While exploration and progression initially appears to be quite linear, it's quickly revealed to have a fair amount of flexibility and lack of hand-holding. With the ability to recruit a total of eight characters to your team per playthrough, and a total of 12 recruitable characters, each effecting a playthrough in unique ways, this game boasts one of the most impressive amount of replayability in a SNES era JRPG to date, besides the likes of Romancing SaGa. Add in the robust skill system that includes everything from abilities such as identify, painting, smithing, alchemy, and cooking, and you find something you've never really seen in an SNES era JRPG. These are all things that we saw in Second Story in a much more refined system, but what amazes me is that it came out when it did.
The battle system has a plethora of problems, such as lack of control of your entire party, inability to move your character on the battlefield independent of attack commands, and sometimes bafflingly foolish AI. Somehow it remains fun and contributes to the overall challenge of the experience.

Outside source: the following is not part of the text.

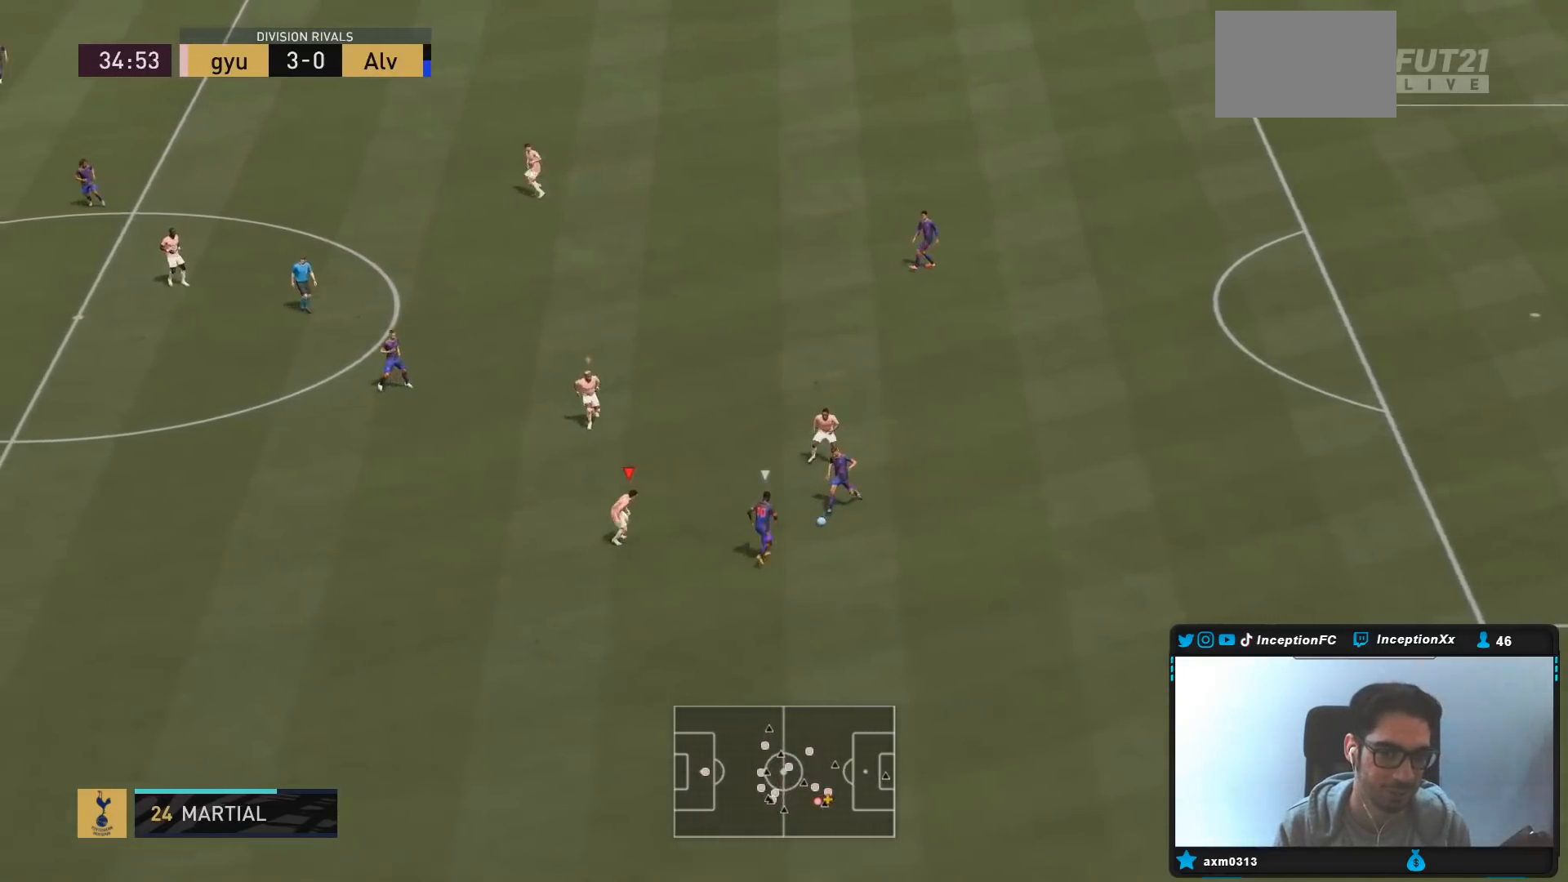
{"buttons": [], "left_stick": "center", "right_stick": "center", "events": [[83, "L2", "up"], [100, "R2", "down"], [133, "right_stick", "center"], [167, "R1", "down"], [167, "left_stick", "down"], [200, "L2", "down"], [333, "L2", "up"], [333, "R1", "up"], [333, "R2", "up"], [333, "left_stick", "center"]]}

The story is nothing to write home about, but the world itself and the unique scenario it presents keeps me entertained well enough. Being particularly invested in and seeing the origins of the characters Ronyx (Ronixis in the fan translation) and Iria - as they are the parents of Clyde from Second Story - is a treat.
Music is fantastic and one of Motoi Sakuraba's finest JRPG works.
Again, the game is flawed, but it's admirable to see the intentions of the Tri-Ace on their first independent foray. I'd like so share some screenshots of my playthrough and urge all of you to give the game a try if you're a fan of Tri-Ace games.
I always thought Star Ocean's biggest fault was how underutilized the whole "access to a starship" feature was, not to mention inherent downplaying of SF elements in favor of over-represented fantasy. It basically took the series until the third installment to properly tackle visiting other planets. Crafting systems alone are mindblowing considering they're an optional part of the game and you can tell Tri-Ace really wanted to give it their all even if not necessarily taking much thought into how it played with the entire package.
Not a fan of the PSP version despite it being the first official English release of the original, though. It seems too... sterile, I guess?